▶ _What needs to be done_: Would you please output the lines from the one holding "Bibliotek og undervisning" to the end of the entries, exactly and with no others?

▶ _Provided data_:
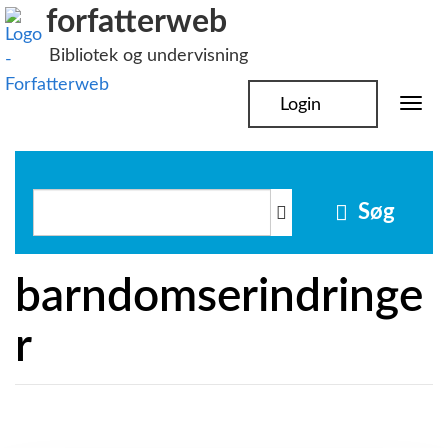
Hop
forfatterweb
til
Bibliotek og undervisning
indhold
Login
Togg
navi
Søg
barndomserindringe
r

▶ _Solution_:
Bibliotek og undervisning
indhold
Login
Togg
navi
Søg
barndomserindringe
r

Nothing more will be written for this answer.